Early Hominins: Evolution, Traits, and Tool Use
Posted on Jan 12, 2025 in Geography
**Difference Between Hominins and Hominids**
- Humans and human ancestors only are referred to as hominins.
- African-derived great apes (chimpanzees, bonobos, gorillas) and humans, along with their ancestors, are referred to as hominids.
**Hominin Traits**
- Modifications in the pelvic girdle (hip bones) and lower limbs that make them capable of bipedal locomotion (bipedalism).
- Changes in the upper arm and vertebral column indicate that weight is supported only by the legs.
- Smaller canine teeth (canines are larger and sharper in carnivores: meat-eaters).
- Forward-placed foramen magnum.
- Reduced shearing complex: a shearing complex is when the lower first premolars are sharpened or flattened from rubbing against the large upper canines as the mouth closes (sectorial premolar).
**Orrorin tugenensis**
- Dated to about 6 million years ago and found in Kenya.
- It is debated if these fossils are hominin: only a few postcranial (below the cranium) bones were found besides a few teeth.
- The molars found have thick enamel: found in hominins but not in chimpanzees or gorillas.
- However, a canine was found that appears more apelike.
- The femur fragments suggest Orrorin might have been bipedal, and that it could be a direct ancestor of modern humans.
- More fossils are needed in order to better evaluate this species.
**Genus Ardipithecus**
- Many fossils of Ardipithecus ramidus were found representing multiple individuals that lived 4.4 million years ago in Ethiopia (east Africa).
- Earlier species Ardipithecus kadabba lived there about 5.5 to 5.8 million years ago (thought to be the earliest-known hominin).
- Both show late Miocene hominid (both ape and human ancestor) traits such as a flat cranial base, thin molar enamel, large canine teeth, and facial prognathism (projecting jaw).
- The pelvis shows adaptations for bipedalism, but still retains a shape suited for arboreal climbing (transitional).
- Forward-placed foramen magnum and more gracile humerus like in hominins (thinner: not using the arms to bear weight when walking like quadrupeds do).
- Pollen and other evidence suggests that Ardipithecus lived in a forested environment, so they might not have been fully bipedal.
**The Australopithecines**
- Dating to about 4.2 million years ago in eastern and southern Africa.
- Species of this genus were undoubtedly bipedal.
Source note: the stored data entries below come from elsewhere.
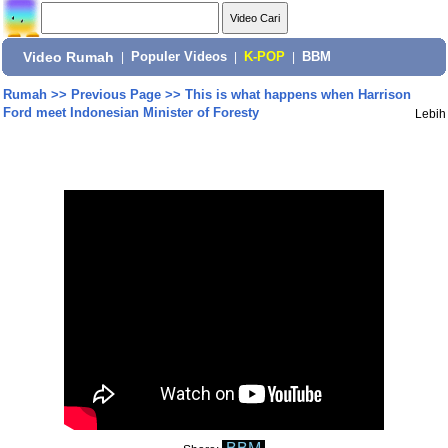
Video Rumah
|
Populer Videos
|
K-POP
|
BBM
Rumah
>>
Previous Page
>>
This is what happens when Harrison
Ford meet Indonesian Minister of Foresty
Lebih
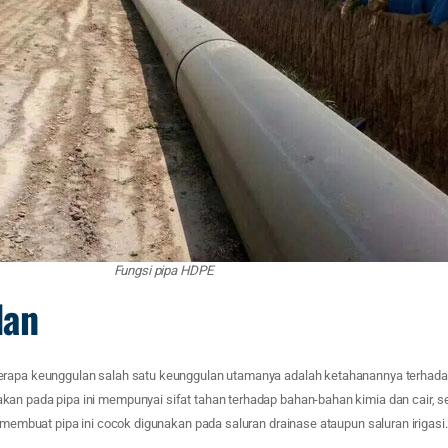
Fungsi pipa HDPE
lan
erapa keunggulan salah satu keunggulan utamanya adalah ketahanannya terhada
kan pada pipa ini mempunyai sifat tahan terhadap bahan-bahan kimia dan cair, 
t membuat pipa ini cocok digunakan pada saluran drainase ataupun saluran irigasi.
- Australopithecus fossils provide us with the majority of the information we have on how early hominins lived.
**Gracile vs. Robust Australopithecines**
- A robust group with stout mandibles, massive teeth, and large adaptations for chewing.
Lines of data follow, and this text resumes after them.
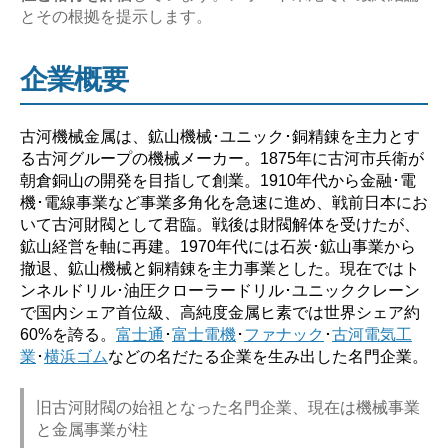
とその根拠を提示します。
ば
い？】”
企業概要
古河機械金属は、鉱山機械･ユニック･銅精錬を主力とす
る古河グループの機械メーカー。1875年に古河市兵衛が
朝倉銅山の開発を目指して創業。1910年代から金融･電
機･電線事業など事業多角化を急速に進め、戦前日本にお
いて古河財閥として君臨。戦後は財閥解体を受けたが、
鉱山経営を軸に再建。1970年代には石炭･鉱山事業から
撤退、鉱山機械と銅精錬を主力事業とした。現在ではト
ンネルドリル･油圧クローラードリル･ユニッククレーン
で国内シェア首位級、高純度金属ヒ素では世界シェア約
60%を誇る。
富士通
･
富士電機
･
ファナック
･
古河電気工
業
･
横浜ゴム
などの名だたる企業を生み出した名門企業。
旧古河財閥の始祖となった名門企業、現在は機械事業
と金属事業が柱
- A gracile (smaller or thinner bones) group whose teeth are large but who do not have massive skulls and jaw adaptations of the robust group.
- A. garhi fossils were found in direct association with primitive stone tool use and meat eating: mammal bone fossils found with tool marks on them.
- Evidence suggests that A. garhi made and used stone tools to butcher animals that were hunted or scavenged from carnivore kills.
- First evidence of tool use, manufacture, and meat-eating in hominins.